SearchQnA

Helm chart for deploying SearchQnA service.

SearchQnA depends on the following helm charts(micro services):

Installing the Chart

To install the chart, run the following:

cd GenAIInfra/helm-charts/
./update_dependency.sh
helm dependency update searchqna
export MODELDIR="/mnt/opea-models"
export MODEL="Intel/neural-chat-7b-v3-3"
export HFTOKEN="insert-your-huggingface-token-here"
export GOOGLE_API_KEY="insert-your-google-api-key-here"
export GOOGLE_CSE_ID="insert-your-google-search-engine-id-here"

# To run on Xeon
helm install searchqna searchqna --set global.modelUseHostPath=${MODELDIR} --set global.HUGGINGFACEHUB_API_TOKEN=${HFTOKEN} --set web-retriever.GOOGLE_API_KEY=${GOOGLE_API_KEY} --web-retriever.GOOGLE_CSE_ID=${GOOGLE_CSE_ID} --set tgi.LLM_MODEL_ID=${MODEL} --set llm-uservice.LLM_MODEL_ID=${MODEL}

# To run on Gaudi
# helm install searchqna searchqna --set global.modelUseHostPath=${MODELDIR} --set global.HUGGINGFACEHUB_API_TOKEN=${HFTOKEN} --set web-retriever.GOOGLE_API_KEY=${GOOGLE_API_KEY} --web-retriever.GOOGLE_CSE_ID=${GOOGLE_CSE_ID} --set tgi.LLM_MODEL_ID=${MODEL} --set llm-uservice.LLM_MODEL_ID=${MODEL} -f gaudi-values.yaml

IMPORTANT NOTE

  1. Make sure your MODELDIR exists on the node where your workload is scheduled so you can cache the downloaded model for next time use. Otherwise, set global.modelUseHostPath to ‘null’ if you don’t want to cache the model. This workload by default will download model Intel/neural-chat-7b-v3-3, BAAI/bge-base-en-v1.5, BAAI/bge-reranker-base for inferencing, embedding, reranking respectively.

Verify

To verify the installation, run the command kubectl get pod to make sure all pods are running.
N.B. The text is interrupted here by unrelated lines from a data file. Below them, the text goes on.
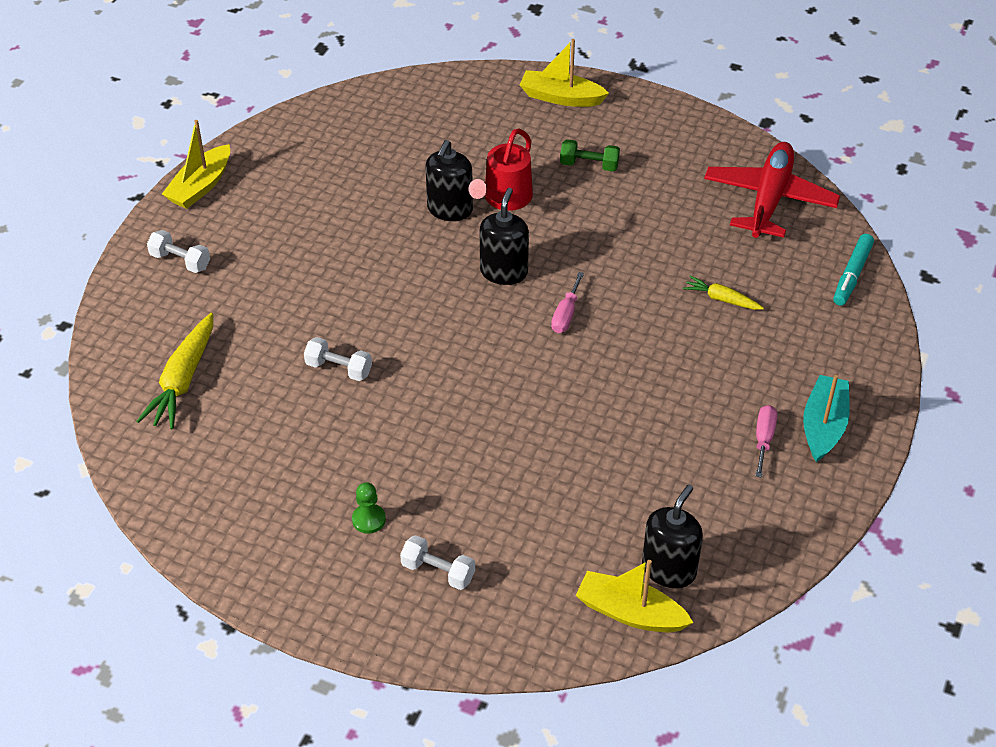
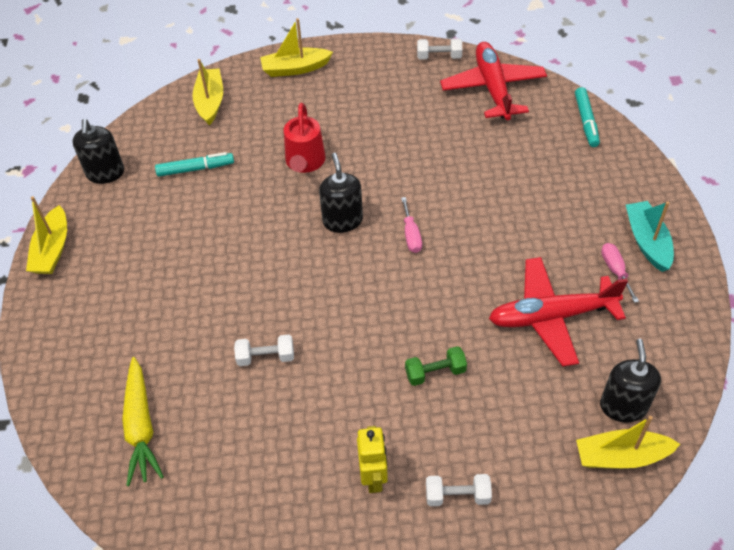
camera: 25 degrees left, 5 degrees up
white dumbbell [147,230,210,273] -> white dumbbell moved to [417,38,462,59]
green pawn [352,482,386,534] -> yellow robot [357,426,388,493]
black soap dispenser [425,140,473,221] -> black soap dispenser moved to [72,119,124,184]
green dumbbell [560,139,620,172] -> green dumbbell moved to [405,346,467,386]
yellow carrot [683,276,764,310] -> none
none -> turquoise marker [155,152,234,177]
none -> yellow boat [192,59,223,125]
none -> red plane [489,257,628,367]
Verify the workload through curl command

Then run the command kubectl port-forward svc/searchqna 3008:3008 to expose the service for access.

Open another terminal and run the following command to verify the service if working:

curl http://localhost:3008/v1/searchqna \
  -X POST \
  -d '{"messages": "What is the latest news? Give me also the source link.", "stream": "True"}' \
  -H 'Content-Type: application/json'

Verify the workload through UI

The UI has already been installed via the Helm chart. To access it, use the external IP of one your Kubernetes node along with the NGINX port. You can find the NGINX port using the following command:

export port=$(kubectl get service searchqna-nginx --output='jsonpath={.spec.ports[0].nodePort}')
echo $port

Open a browser to access http://<k8s-node-ip-address>:${port} to play with.

Values

Key

Type

Default

Description

image.repository

string

"opea/searchqna"

service.port

string

"3008"

tgi.LLM_MODEL_ID

string

Intel/neural-chat-7b-v3-3

inference model

llm_uservice.LLM_MODEL_ID

string

Intel/neural-chat-7b-v3-3

should be the same as tgi.LLM_MODEL_ID

global.monitoring

bool

false

Enable usage metrics for the service components. See ../monitoring.md before enabling!